AGENCE FRANCE-PRESSE

Dans un communiqué, la maison Lacroix a indiqué «avoir déposé auprès du tribunal de commerce de Paris une déclaration de cessation des paiements», confirmant une information parue le même jour dans le quotidien Le Figaro.La maison «va proposer un plan de continuation au tribunal de commerce et entend maintenir ses activités pendant cette période», ajoute un communiqué.

Selon un porte-parole de la maison, le tribunal devrait se prononcer «sous une semaine».

Après son rachat au géant français LVMH par le groupe américain Falic en 2005, la société a entrepris un «plan ambitieux et à long terme de repositionnement de la marque sur le marché du prêt-à-porter de luxe», ajoute-t-il. Mais cette stratégie «malheureusement, a subi de plein fouet les conséquences de la crise financière mondiale, qui touche de manière significative le domaine du luxe», écrit-il.
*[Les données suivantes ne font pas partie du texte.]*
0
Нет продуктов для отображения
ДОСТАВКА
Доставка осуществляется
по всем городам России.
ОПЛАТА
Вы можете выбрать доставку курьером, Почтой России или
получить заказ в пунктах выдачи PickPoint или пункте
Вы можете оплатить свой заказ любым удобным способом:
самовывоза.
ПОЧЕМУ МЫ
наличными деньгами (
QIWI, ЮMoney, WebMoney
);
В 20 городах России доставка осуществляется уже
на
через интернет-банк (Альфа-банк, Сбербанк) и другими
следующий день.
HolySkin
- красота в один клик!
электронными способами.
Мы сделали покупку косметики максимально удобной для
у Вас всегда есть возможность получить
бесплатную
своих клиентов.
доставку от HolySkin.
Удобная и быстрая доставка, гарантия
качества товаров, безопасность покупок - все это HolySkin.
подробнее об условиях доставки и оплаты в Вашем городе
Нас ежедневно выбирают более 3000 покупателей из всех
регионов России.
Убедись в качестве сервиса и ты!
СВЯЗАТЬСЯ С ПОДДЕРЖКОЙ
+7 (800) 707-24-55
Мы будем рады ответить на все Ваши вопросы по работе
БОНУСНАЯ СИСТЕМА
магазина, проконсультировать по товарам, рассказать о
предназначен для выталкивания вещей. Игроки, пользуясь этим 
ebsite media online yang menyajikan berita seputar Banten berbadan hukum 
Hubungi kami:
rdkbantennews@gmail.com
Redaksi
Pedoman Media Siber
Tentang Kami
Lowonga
Selon le PDG Nicolas Topiol cité dans le communiqué, «nous souhaitons continuer mais les difficultés inhérentes à la crise sur le marché du luxe ont considérablement réduit nos revenus».

La maison, créée par Christian Lacroix, l'un des plus grands noms actuels de la haute couture française, a lancé l'an dernier une recherche de partenaires financiers pour accompagner sa stratégie. «Ce processus, qui était en phase finale, a été également directement touché par la crise financière et n'a pu être finalisé dans des délais suffisants. La société entend sortir de cette procédure rapidement et continuer à développer sa marque», ajoute le maison.
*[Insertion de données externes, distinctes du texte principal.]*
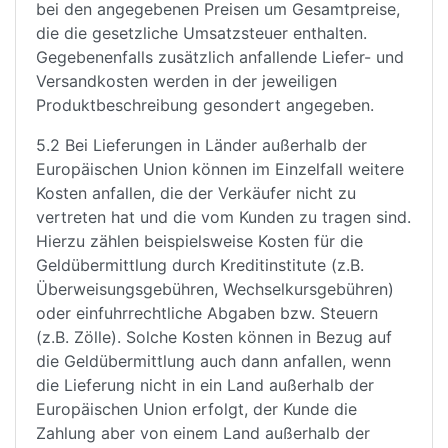
bei den angegebenen Preisen um Gesamtpreise,
die die gesetzliche Umsatzsteuer enthalten.
Gegebenenfalls zusätzlich anfallende Liefer- und
Versandkosten werden in der jeweiligen
Produktbeschreibung gesondert angegeben.
5.2 Bei Lieferungen in Länder außerhalb der
Europäischen Union können im Einzelfall weitere
Kosten anfallen, die der Verkäufer nicht zu
vertreten hat und die vom Kunden zu tragen sind.
Hierzu zählen beispielsweise Kosten für die
Geldübermittlung durch Kreditinstitute (z.B.
Überweisungsgebühren, Wechselkursgebühren)
oder einfuhrrechtliche Abgaben bzw. Steuern
(z.B. Zölle). Solche Kosten können in Bezug auf
die Geldübermittlung auch dann anfallen, wenn
die Lieferung nicht in ein Land außerhalb der
Europäischen Union erfolgt, der Kunde die
Zahlung aber von einem Land außerhalb der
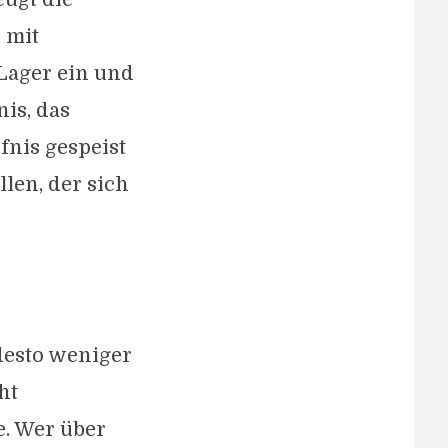
n mit
 Lager ein und
is, das
fnis gespeist
len, der sich
desto weniger
ht
e. Wer über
Selon Le Figaro, les représentants des salariés ont été informés mercredi de la procédure, engagée le 22 mai.

Les ventes de prêt-à-porter féminin, l'essentiel de l'activité, sont en recul de 35% et Christian Lacroix a perdu 10 millions d'euros en 2008 pour un chiffre d'affaires de 30 millions, selon le journal.

Selon le PDG de Christian Lacroix cité par Le Figaro, c'est la forte chute du marché américain, «qui souffre depuis près d'un an de façon assez violente», qui explique en grande partie ces résultats.

Depuis un an, Falic avait cherché à se désengager de la maison de haute couture, des discussions ayant démarré en avril avec un investisseur dont l'identité n'est pas connue.